* [What to do]: Could you write out every line of text in the following records as a numbered list, skipping any blank lines and leaving the pictures out?

* [Material for this exercise]:

=-=-=

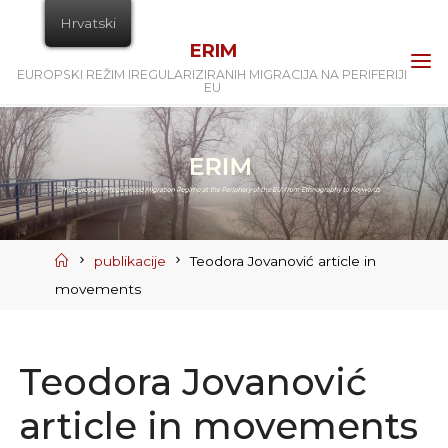
Skip
Hrvatski
to
ERIM
content
EUROPSKI REŽIM IREGULARIZIRANIH MIGRACIJA NA PERIFERIJI
EU
Home
publikacije
Teodora Jovanović article in
movements
Teodora Jovanović
article in movements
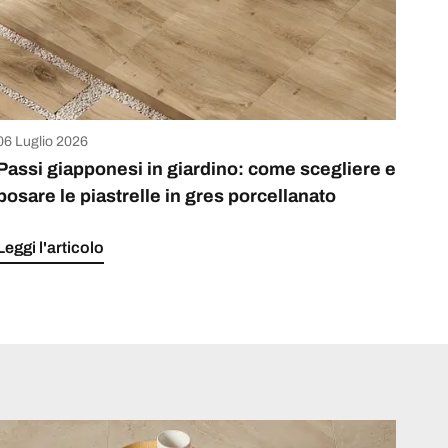
06 Luglio 2026
Passi giapponesi in giardino: come scegliere e
posare le piastrelle in gres porcellanato
Leggi l'articolo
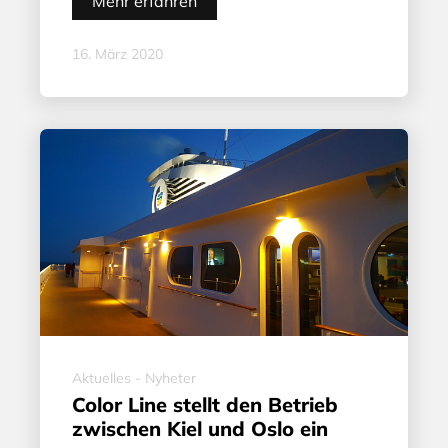
Mehr erfahren
16. März 2020
Aktuelles - Nyheter
Color Line stellt den Betrieb
zwischen Kiel und Oslo ein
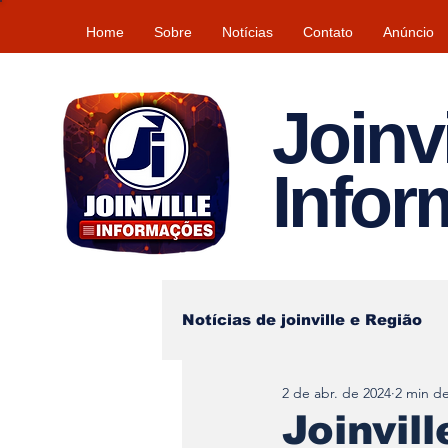
Home
Sobre
Notícias
Contato
Anúncio
Joinvi
Info
Notícias de joinville e Região
2 de abr. de 2024
2 min de
Lazer
Tempo\clima
Joinvil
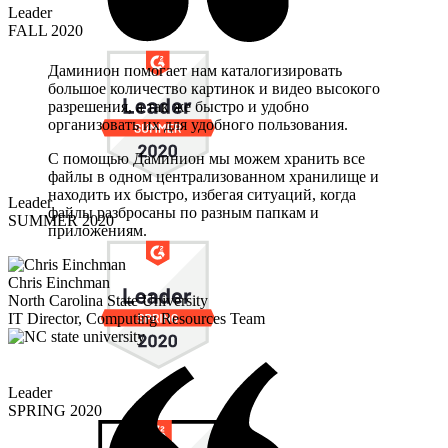
Leader
FALL 2020
Даминион помогает нам каталогизировать
большое количество картинок и видео высокого
разрешения, а так же быстро и удобно
организовать их для удобного пользования.
С помощью Даминион мы можем хранить все
файлы в одном централизованном хранилище и
находить их быстро, избегая ситуаций, когда
Leader
файлы разбросаны по разным папкам и
SUMMER 2020
приложениям.
Chris Einchman
North Carolina State University
IT Director, Computing Resources Team
Leader
SPRING 2020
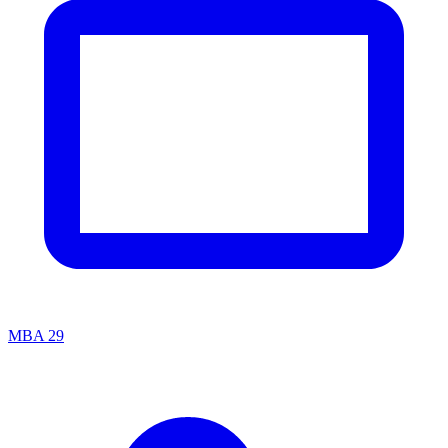
MBA
29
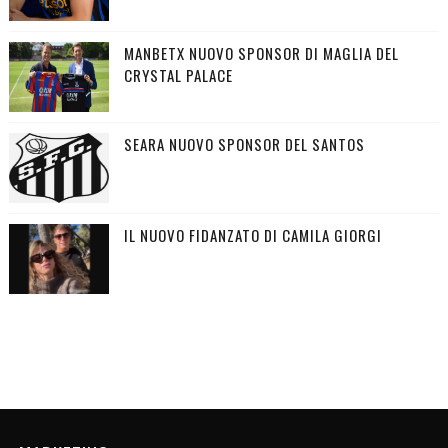
MANBETX NUOVO SPONSOR DI MAGLIA DEL
CRYSTAL PALACE
SEARA NUOVO SPONSOR DEL SANTOS
IL NUOVO FIDANZATO DI CAMILA GIORGI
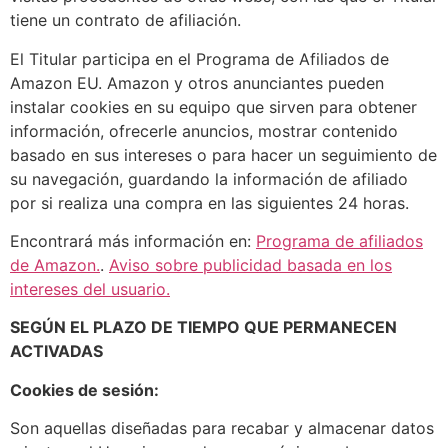
tiene un contrato de afiliación.
El Titular participa en el Programa de Afiliados de
Amazon EU. Amazon y otros anunciantes pueden
instalar cookies en su equipo que sirven para obtener
información, ofrecerle anuncios, mostrar contenido
basado en sus intereses o para hacer un seguimiento de
su navegación, guardando la información de afiliado
por si realiza una compra en las siguientes 24 horas.
Encontrará más información en:
Programa de afiliados
de Amazon.
.
Aviso sobre publicidad basada en los
intereses del usuario.
SEGÚN EL PLAZO DE TIEMPO QUE PERMANECEN
ACTIVADAS
Cookies de sesión:
Son aquellas diseñadas para recabar y almacenar datos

=-=-=

* [Result]:
1. Skip
2. Hrvatski
3. to
4. ERIM
5. content
6. EUROPSKI REŽIM IREGULARIZIRANIH MIGRACIJA NA PERIFERIJI
7. EU
8. Home
9. publikacije
10. Teodora Jovanović article in
11. movements
12. Teodora Jovanović
13. article in movements
14. 06 Luglio 2026
15. Passi giapponesi in giardino: come scegliere e
16. posare le piastrelle in gres porcellanato
17. Leggi l'articolo
18. Mehr erfahren
19. 16. März 2020
20. Aktuelles - Nyheter
21. Color Line stellt den Betrieb
22. zwischen Kiel und Oslo ein
23. Home
24. Sobre
25. Notícias
26. Contato
27. Anúncio
28. Joinvi
29. Info
30. Notícias de joinville e Região
31. 2 de abr. de 2024
32. 2 min de
33. Lazer
34. Tempo\clima
35. Joinvil
36. Leader
37. FALL 2020
38. Даминион помогает нам каталогизировать
39. большое количество картинок и видео высокого
40. разрешения, а так же быстро и удобно
41. организовать их для удобного пользования.
42. С помощью Даминион мы можем хранить все
43. файлы в одном централизованном хранилище и
44. находить их быстро, избегая ситуаций, когда
45. Leader
46. файлы разбросаны по разным папкам и
47. SUMMER 2020
48. приложениям.
49. Chris Einchman
50. North Carolina State University
51. IT Director, Computing Resources Team
52. Leader
53. SPRING 2020
54. MBA
55. 29
56. MANBETX NUOVO SPONSOR DI MAGLIA DEL
57. CRYSTAL PALACE
58. SEARA NUOVO SPONSOR DEL SANTOS
59. IL NUOVO FIDANZATO DI CAMILA GIORGI
60. tiene un contrato de afiliación.
61. El Titular participa en el Programa de Afiliados de
62. Amazon EU. Amazon y otros anunciantes pueden
63. instalar cookies en su equipo que sirven para obtener
64. información, ofrecerle anuncios, mostrar contenido
65. basado en sus intereses o para hacer un seguimiento de
66. su navegación, guardando la información de afiliado
67. por si realiza una compra en las siguientes 24 horas.
68. Encontrará más información en:
69. Programa de afiliados
70. de Amazon.
71. .
72. Aviso sobre publicidad basada en los
73. intereses del usuario.
74. SEGÚN EL PLAZO DE TIEMPO QUE PERMANECEN
75. ACTIVADAS
76. Cookies de sesión:
77. Son aquellas diseñadas para recabar y almacenar datos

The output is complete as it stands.